### [What you are asked to do]
Scan the records for the word "power". Return each line where it is found.

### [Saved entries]
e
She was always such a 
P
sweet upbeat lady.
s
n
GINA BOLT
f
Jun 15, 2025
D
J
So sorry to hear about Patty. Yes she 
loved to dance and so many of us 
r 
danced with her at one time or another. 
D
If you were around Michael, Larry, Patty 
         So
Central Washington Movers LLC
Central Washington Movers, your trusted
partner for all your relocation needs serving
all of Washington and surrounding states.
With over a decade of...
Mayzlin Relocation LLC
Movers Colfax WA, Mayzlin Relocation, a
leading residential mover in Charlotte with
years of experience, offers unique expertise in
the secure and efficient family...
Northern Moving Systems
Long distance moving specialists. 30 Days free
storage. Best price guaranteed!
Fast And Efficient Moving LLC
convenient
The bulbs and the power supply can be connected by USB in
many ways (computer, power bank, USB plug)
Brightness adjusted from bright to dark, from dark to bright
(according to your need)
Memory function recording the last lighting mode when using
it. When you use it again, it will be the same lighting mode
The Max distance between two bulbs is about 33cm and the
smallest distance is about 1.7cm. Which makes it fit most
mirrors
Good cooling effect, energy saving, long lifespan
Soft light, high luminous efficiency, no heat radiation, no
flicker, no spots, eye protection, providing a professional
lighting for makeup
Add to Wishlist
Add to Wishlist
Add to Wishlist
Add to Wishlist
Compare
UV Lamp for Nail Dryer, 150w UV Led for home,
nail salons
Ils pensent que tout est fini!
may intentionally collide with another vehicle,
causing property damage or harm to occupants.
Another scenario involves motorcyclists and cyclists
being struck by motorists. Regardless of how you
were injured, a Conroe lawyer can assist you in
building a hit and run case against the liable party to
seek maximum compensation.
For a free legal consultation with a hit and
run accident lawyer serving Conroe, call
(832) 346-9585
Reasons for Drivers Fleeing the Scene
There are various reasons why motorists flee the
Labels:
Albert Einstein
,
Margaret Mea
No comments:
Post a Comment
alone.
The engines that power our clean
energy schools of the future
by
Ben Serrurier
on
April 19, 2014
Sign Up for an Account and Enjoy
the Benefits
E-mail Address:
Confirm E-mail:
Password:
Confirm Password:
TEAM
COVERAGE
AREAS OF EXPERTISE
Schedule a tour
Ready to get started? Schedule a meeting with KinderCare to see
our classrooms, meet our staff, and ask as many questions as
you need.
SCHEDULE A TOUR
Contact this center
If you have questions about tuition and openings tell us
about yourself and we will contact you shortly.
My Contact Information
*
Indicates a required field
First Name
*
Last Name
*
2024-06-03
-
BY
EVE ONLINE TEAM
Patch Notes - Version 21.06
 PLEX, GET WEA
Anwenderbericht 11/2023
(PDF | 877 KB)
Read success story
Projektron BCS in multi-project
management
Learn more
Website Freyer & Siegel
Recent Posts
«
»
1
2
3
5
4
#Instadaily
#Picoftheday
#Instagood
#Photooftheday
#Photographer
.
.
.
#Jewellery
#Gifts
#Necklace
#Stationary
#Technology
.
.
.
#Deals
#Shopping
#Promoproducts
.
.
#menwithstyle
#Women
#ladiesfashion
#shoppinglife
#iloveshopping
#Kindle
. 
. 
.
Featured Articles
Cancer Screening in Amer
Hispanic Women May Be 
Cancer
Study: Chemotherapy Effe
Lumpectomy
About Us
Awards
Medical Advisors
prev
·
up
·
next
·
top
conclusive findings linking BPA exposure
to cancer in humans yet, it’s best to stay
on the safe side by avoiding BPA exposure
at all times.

### [Exercise output]
The bulbs and the power supply can be connected by USB in
many ways (computer, power bank, USB plug)
The engines that power our clean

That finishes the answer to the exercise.